TUS TAREAS:
1/ Según el artículo sobre Robert Dahl, ¿por qué prefería Dahl definir la democracia real como poliarquía? Responde en una a tres oraciones.
2/ En el artículo sobre Robert Dahl, ¿en qué ciudad estadounidense se centra el estudio de caso de su libro de 1961?
3/ Retoma el artículo sobre Robert Dahl a partir de su última oración y sigue escribiéndolo.

Artículo de Fernando Vallespín en El País, 11/02/2014.
El pasado 7 de febrero, a los 98 años, falleció Robert Dahl, sin duda uno de los grandes de la ciencia política contemporánea y probablemente el más ilustre representante de los estudios de teoría de la democracia de la segunda mitad del siglo XX. Como el también recientemente desaparecido Juan Linz, desarrolló el grueso de su carrera académica en el mismo departamento de la Universidad de Yale, desde donde irradió una extraordinaria influencia sobre la politología mundial. No es fácil resumir sus méritos, plasmados en más de dos docenas de libros y cientos de artículos.
Toda su obra gira en torno a una obsesión, dar cuenta de las características, ambivalencias y peligros de la democracia, sus muchas acepciones y las amenazas que siempre acechan a su realización plena. Su máximo logro puede que consistiera, sin embargo, en habernos proporcionado el método más completo y eficaz para emprender estos estudios con rigor científico sin tener que renunciar a un análisis eficaz de sus componentes normativos. Hasta que él entró en escena, los estudios de la democracia se escindían en dos enfoques separados que apenas se dejaban reconciliar. De un lado estaba toda la literatura de teoría o filosofía política, que abordaba el objeto desde un enfoque puramente normativo; y, de otro, los análisis empíricos que se concentraban en aspectos muy concretos del funcionamiento de los sistemas democráticos “realmente existentes”. Unos especulaban y otros hacían estudios de campo. Faltaba el engarce entre unos y otros, justo aquello que Dahl consiguió proporcionarnos a lo largo de un esfuerzo que le llevó toda una vida.
A estos efectos, su libro de 1961 Who governs (¿Quién gobierna?, Centro de Investigaciones Sociológicas, 2010) fue absolutamente rompedor. El Times Literary Supplement lo consideró uno de los 100 libros más influyentes desde la II Guerra Mundial. Es un estudio de caso, la adopción de decisiones políticas en la ciudad americana de New Haven, que le permitió demostrar cómo la práctica política confirmaba el presupuesto teórico de que todos los grupos tienen la misma capacidad efectiva de hacerse oír e influir sobre las decisiones públicas, que el ejercicio de la democracia en los Estados Unidos era, en efecto, pluralista. Más adelante comenzaría a tener más dudas al constatar la dificultad de las democracias para cumplir su ideal, el gobierno del pueblo para el pueblo. Según nuestro autor el núcleo normativo de la democracia se encontraba en el principio de igualdad política, amenazado siempre por las interferencias del poder económico y las dificultades de instrumentalizar un sistema institucional y un conjunto de prácticas con capacidad de realizarlo. De ahí que prefiriera definir la democracia real como poliarquía, el “poder de los muchos”, que no equivale necesariamente al poder del pueblo.

(Elementos de datos)
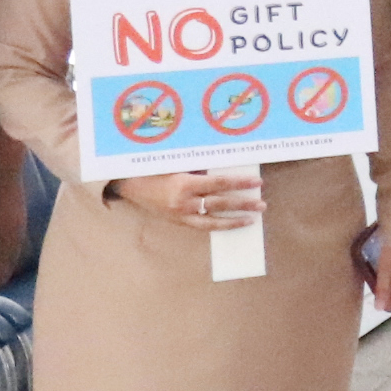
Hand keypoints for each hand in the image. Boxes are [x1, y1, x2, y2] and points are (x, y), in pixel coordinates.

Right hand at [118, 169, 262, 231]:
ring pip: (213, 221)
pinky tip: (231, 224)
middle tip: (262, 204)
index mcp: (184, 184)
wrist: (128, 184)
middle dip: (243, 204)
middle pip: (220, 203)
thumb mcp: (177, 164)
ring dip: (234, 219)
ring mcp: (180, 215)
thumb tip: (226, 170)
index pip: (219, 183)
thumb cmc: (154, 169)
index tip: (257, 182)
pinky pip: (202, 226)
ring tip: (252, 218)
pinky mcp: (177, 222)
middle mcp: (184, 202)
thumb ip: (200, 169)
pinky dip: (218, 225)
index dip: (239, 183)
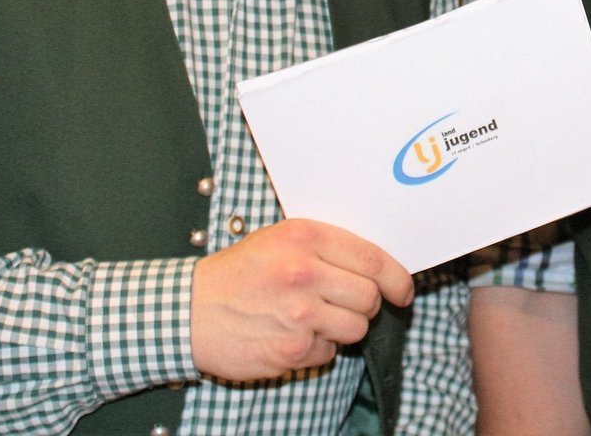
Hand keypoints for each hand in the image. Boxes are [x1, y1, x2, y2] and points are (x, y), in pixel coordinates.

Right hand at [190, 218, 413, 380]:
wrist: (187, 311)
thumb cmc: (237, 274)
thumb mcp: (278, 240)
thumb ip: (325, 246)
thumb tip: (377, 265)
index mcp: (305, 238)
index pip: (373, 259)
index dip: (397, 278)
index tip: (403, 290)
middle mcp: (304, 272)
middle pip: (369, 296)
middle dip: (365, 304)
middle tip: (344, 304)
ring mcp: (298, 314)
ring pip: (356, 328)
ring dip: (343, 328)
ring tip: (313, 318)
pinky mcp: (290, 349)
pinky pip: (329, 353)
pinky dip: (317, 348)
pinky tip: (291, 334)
---
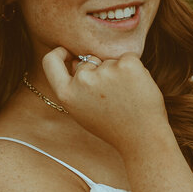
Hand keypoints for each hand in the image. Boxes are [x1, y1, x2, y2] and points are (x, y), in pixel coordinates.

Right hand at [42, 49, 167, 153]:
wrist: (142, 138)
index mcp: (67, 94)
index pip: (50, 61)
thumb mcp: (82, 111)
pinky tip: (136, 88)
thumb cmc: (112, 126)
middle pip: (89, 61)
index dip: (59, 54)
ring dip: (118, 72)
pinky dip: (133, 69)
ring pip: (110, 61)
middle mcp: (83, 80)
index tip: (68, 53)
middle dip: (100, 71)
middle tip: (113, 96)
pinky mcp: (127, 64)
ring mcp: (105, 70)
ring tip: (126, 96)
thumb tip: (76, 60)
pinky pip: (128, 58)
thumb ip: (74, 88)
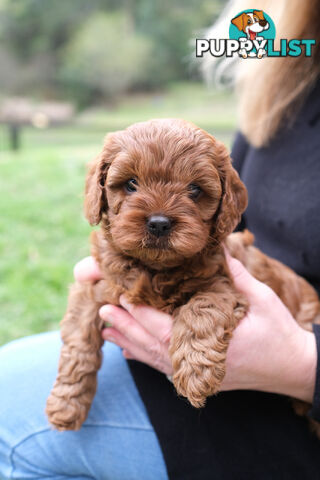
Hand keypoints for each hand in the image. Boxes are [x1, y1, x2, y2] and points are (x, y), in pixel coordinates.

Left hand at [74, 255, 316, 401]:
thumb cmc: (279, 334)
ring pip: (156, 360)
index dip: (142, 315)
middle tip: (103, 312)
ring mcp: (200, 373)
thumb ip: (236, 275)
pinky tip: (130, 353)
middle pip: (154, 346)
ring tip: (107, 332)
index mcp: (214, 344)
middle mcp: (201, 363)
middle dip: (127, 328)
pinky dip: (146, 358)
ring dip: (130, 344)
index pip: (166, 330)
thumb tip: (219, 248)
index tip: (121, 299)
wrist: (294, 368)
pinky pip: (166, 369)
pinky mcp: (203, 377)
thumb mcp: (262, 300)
* * *
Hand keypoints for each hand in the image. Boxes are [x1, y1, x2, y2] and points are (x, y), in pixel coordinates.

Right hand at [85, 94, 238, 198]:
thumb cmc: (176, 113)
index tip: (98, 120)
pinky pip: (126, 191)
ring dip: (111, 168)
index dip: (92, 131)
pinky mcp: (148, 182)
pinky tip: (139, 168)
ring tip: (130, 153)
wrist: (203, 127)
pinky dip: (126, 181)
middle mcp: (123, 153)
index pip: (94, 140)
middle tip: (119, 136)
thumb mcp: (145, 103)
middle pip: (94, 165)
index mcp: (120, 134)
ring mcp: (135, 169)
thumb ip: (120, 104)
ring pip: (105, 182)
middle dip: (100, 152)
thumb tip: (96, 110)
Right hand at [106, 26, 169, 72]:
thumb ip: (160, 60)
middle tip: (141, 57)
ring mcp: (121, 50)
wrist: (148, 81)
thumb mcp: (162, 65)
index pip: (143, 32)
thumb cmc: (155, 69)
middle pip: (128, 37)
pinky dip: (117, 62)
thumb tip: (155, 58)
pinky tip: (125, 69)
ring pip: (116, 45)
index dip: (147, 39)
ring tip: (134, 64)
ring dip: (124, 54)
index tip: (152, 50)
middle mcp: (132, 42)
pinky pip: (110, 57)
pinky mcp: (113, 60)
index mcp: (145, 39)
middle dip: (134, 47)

TUS RESPUESTAS:
1/ Para Dahl, el núcleo normativo de la democracia era el principio de igualdad política. Ese principio está siempre amenazado por las interferencias del poder económico y por la dificultad de instrumentalizar un sistema institucional y un conjunto de prácticas capaces de realizarlo. Por eso hablaba de poliarquía, el «poder de los muchos», que no equivale necesariamente al poder del pueblo.

2/ En New Haven.

3/
Su libro de ese mismo título, aparecido en 1971, marcaría el comienzo de un esfuerzo por establecer un catálogo de cuáles son las condiciones procedimentales y culturales mínimas que nos permiten confirmar la realización del ideal democrático. Dado que ningún régimen político las cumple en su totalidad, ningún sistema puede presentarse como pleno, la democracia es un ideal permanentemente inacabado. Pero esa especificación de sus rasgos consustanciales sirvió para establecer un magnífico rasero capaz de facilitar la comparación entre sistemas políticos. En ese sentido Dahl realizó respecto a la democracia una contribución similar a la que su compañero de Harvard, el filósofo político John Rawls, hiciera respecto de la justicia. Con la diferencia de que aquí los rasgos teóricos se someten al contraste de implacables investigaciones empíricas, facilitando la aparición de innumerables estudios de campo que renovaron la ciencia política mundial.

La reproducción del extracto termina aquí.